Death

By SheelaR

I’ve been watching Basketball Wives, and one of the story-lines revolve around one of the ladies dealing with her mother’s cancer and inevitable death. It’s such a hard thing to watch. Like so many others I’ve lost a loved one to cancer.  For some odd reason,  death by cancer seems more painful than others.

My eyes fill with tears every time they talk about it on Basketball Wives. I really feel her pain. It’s very difficult to watch someone you love dearly slowly slip away from you.  My grandmother slipped away from me while I was holding her hand. There were days when I use wish that I could undo that moment.  Now, I’m thankful for it.

I got to love on her and look into her eyes during those rare moments when they were open.  I felt like I could see her soul. I’m glad that I had the opportunity to watch her take that last breath.  In that moment, we shared the same air. Something that I’ll carry with me forever.

In the story-line on Basketball Wives, Tami is dealing with the issue of her mother either taking her final breath in Tami’s home or in hospice.  I know that her mom has passed but If I could have talked to Tami, I would have told her to let her mom die at home.

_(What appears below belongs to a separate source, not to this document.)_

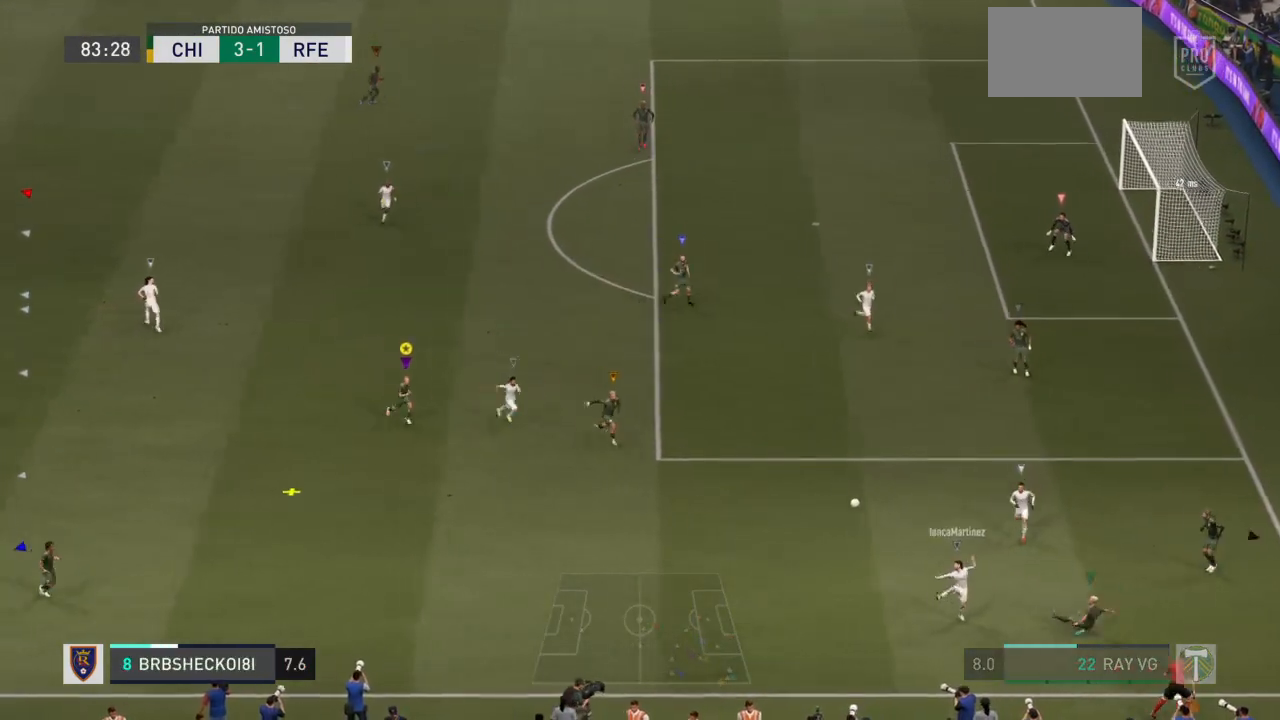
{"buttons": ["L2"], "left_stick": "down", "right_stick": "center", "events": [[50, "left_stick", "down"], [133, "L2", "down"]]}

It is a rare moment that we get to spend that kind of time with our loved ones. I don’t wan’t to miss their lives ending because I’m I afraid of sickness and death. Death is inevitable for all of us. Unlike birth, not every baby will live, but we’ll all die.  Death by any means, doesn’t bring the same level of joy and happiness as birth, but it is a part of the circle of life.

As our loved ones make their final exit from life, we should send them away with the same love and caring they received when they were born. That is the very least that we can do for them as they leave us forever.